Extracted page text data
*** Block opens ***

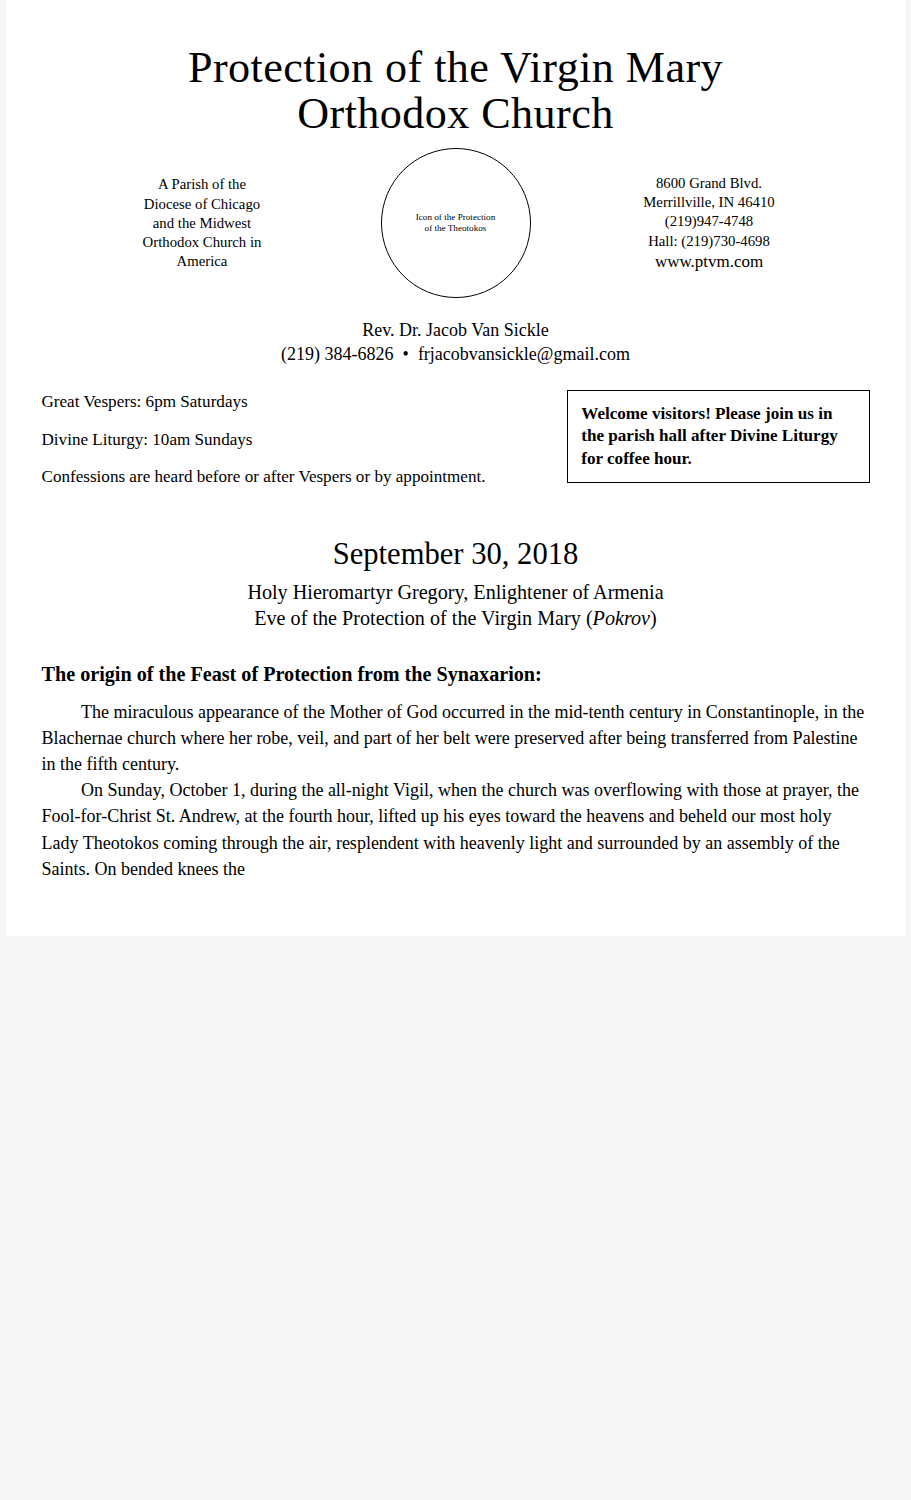Protection of the Virgin Mary
Orthodox Church
A Parish of the
Diocese of Chicago
and the Midwest
Orthodox Church in
America
Icon of the Protection
of the Theotokos
8600 Grand Blvd.
Merrillville, IN 46410
(219)947-4748
Hall: (219)730-4698
www.ptvm.com
Rev. Dr. Jacob Van Sickle
(219) 384-6826 • frjacobvansickle@gmail.com
Great Vespers: 6pm Saturdays
Divine Liturgy: 10am Sundays
Confessions are heard before or after Vespers or by appointment.
Welcome visitors! Please join us in the parish hall after Divine Liturgy for coffee hour.
September 30, 2018
Holy Hieromartyr Gregory, Enlightener of Armenia
Eve of the Protection of the Virgin Mary (Pokrov)
The origin of the Feast of Protection from the Synaxarion:
The miraculous appearance of the Mother of God occurred in the mid-tenth century in Constantinople, in the Blachernae church where her robe, veil, and part of her belt were preserved after being transferred from Palestine in the fifth century.
On Sunday, October 1, during the all-night Vigil, when the church was overflowing with those at prayer, the Fool-for-Christ St. Andrew, at the fourth hour, lifted up his eyes toward the heavens and beheld our most holy Lady Theotokos coming through the air, resplendent with heavenly light and surrounded by an assembly of the Saints. On bended knees the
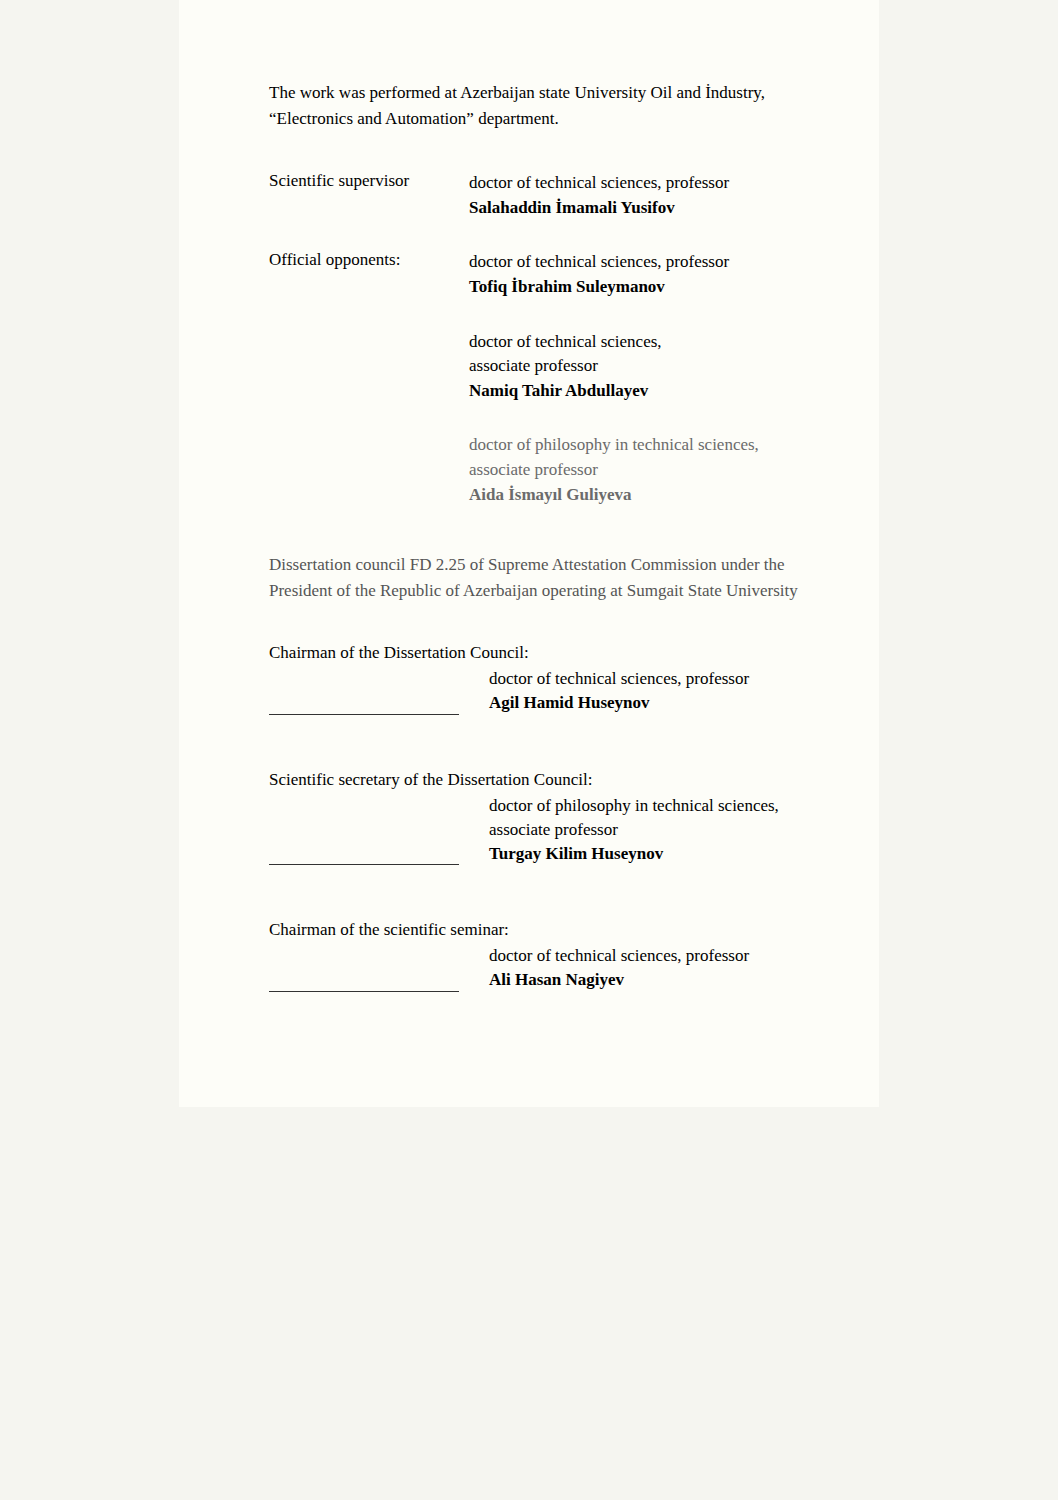The work was performed at Azerbaijan state University Oil and İndustry, “Electronics and Automation” department.
Scientific supervisor
doctor of technical sciences, professor
Salahaddin İmamali Yusifov
Official opponents:
doctor of technical sciences, professor
Tofiq İbrahim Suleymanov
doctor of technical sciences,
associate professor
Namiq Tahir Abdullayev
doctor of philosophy in technical sciences,
associate professor
Aida İsmayıl Guliyeva
Dissertation council FD 2.25 of Supreme Attestation Commission under the President of the Republic of Azerbaijan operating at Sumgait State University
Chairman of the Dissertation Council:
doctor of technical sciences, professor
Agil Hamid Huseynov
Scientific secretary of the Dissertation Council:
doctor of philosophy in technical sciences,
associate professor
Turgay Kilim Huseynov
Chairman of the scientific seminar:
doctor of technical sciences, professor
Ali Hasan Nagiyev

*** Block closes ***

Using the records above, select and copy every line that has the word "Huseynov".

Agil Hamid Huseynov
Turgay Kilim Huseynov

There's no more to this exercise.